*44The opinion of the court was delivered by
Hebard, J.This case has once before been to this court, and so far as this question was then considered by the court, it must be regarded as settled. The defendants seek immunity from the liability imposed upon towns for damage sustained by individuals by reason of the insufficiency of a road, upon the ground that the selectmen had not caused a certificate of the opening of the road to be recorded in the town clerk’s office. And this brings up the inquiry, whether there is any other way in which this liability can be fixed upon a town. If this was a road that the town of Royalton was “ liable to keep in repair,” then the town, by the statute, would be “liable for damages happening through the insufficiency, , or want of repair, of the road.” It has been repeatedly held that a public highway may be created by adoption, and, by such adoption and use of it, the owner loses his right to fence up and control the use of the land. And when this court had this case under consideration before, it was expressly so held by the court. If that point is established, it only becomes necessary to examine whether the charge of the County Court upon this point was a departure from this rule.

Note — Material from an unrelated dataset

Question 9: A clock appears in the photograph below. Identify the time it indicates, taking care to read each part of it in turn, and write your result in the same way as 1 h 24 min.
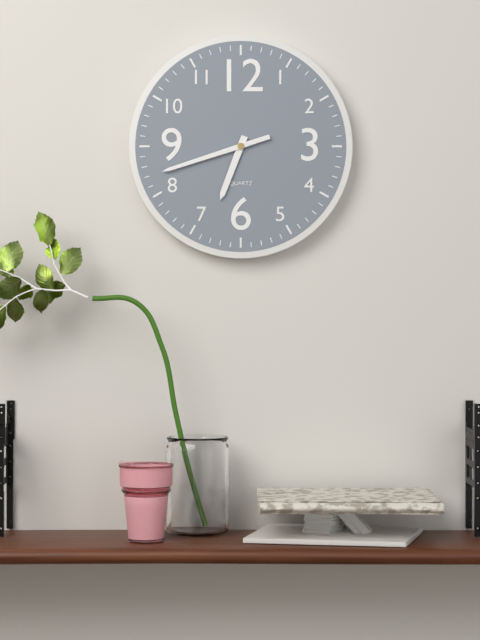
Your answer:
6 h 42 min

The court charged the jury that “ the opening of the road could not be effected by the act of an individual, — but must be by the certificate of the selectmen duly recorded, or by some other act of the selectmen, unequivocal in its character, and clearly inconsistent with any other honest intent, but that the road should be an open highway ; or there must be some corporate act of the town to the same effect.” This charge of the court must be correct, if any thing short of the record is to have the same effect.
But it is said that there was no such unequivocal act of the selectmen. The case finds that this road, de facto, was laid open in the fall of 1837, and was then travelled, and was afterwards continued to be open and travelled; and that in April, 1838, the selectmen, defacto, discontinued the old road, and caused it to be shut up, leaving no open way for the travel to pass, except upon this new road. And the case farther finds, that, by direction of one of the selectmen, a portion of the highway tax was laid out upon this new road in June following. These acts could hardly be called equivocal.
*45There could have been no different views entertained of .them by those who witnessed them. If this is so, if the selectmen intended, by shutting up the old road and permitting the new road, after having made it, to remain open, and become, as it in fact did, the thoroughfare for the public travel, and the town acquiesced in this proceeding and arrangement of the selectmen, I think the town may •with propriety be said to have adopted this road, and to have become liable to keep it in repair.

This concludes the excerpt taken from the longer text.